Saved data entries
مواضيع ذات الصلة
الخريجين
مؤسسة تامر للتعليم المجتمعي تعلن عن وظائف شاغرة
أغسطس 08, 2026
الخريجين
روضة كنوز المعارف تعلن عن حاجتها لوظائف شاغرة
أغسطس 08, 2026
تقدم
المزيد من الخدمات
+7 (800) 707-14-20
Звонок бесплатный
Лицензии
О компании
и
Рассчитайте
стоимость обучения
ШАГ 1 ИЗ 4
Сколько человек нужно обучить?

TASK DIRECTIONS: Take the entries and print them exactly. Keep every line.

THE ANSWER:
مواضيع ذات الصلة
الخريجين
مؤسسة تامر للتعليم المجتمعي تعلن عن وظائف شاغرة
أغسطس 08, 2026
الخريجين
روضة كنوز المعارف تعلن عن حاجتها لوظائف شاغرة
أغسطس 08, 2026
تقدم
المزيد من الخدمات
+7 (800) 707-14-20
Звонок бесплатный
Лицензии
О компании
и
Рассчитайте
стоимость обучения
ШАГ 1 ИЗ 4
Сколько человек нужно обучить?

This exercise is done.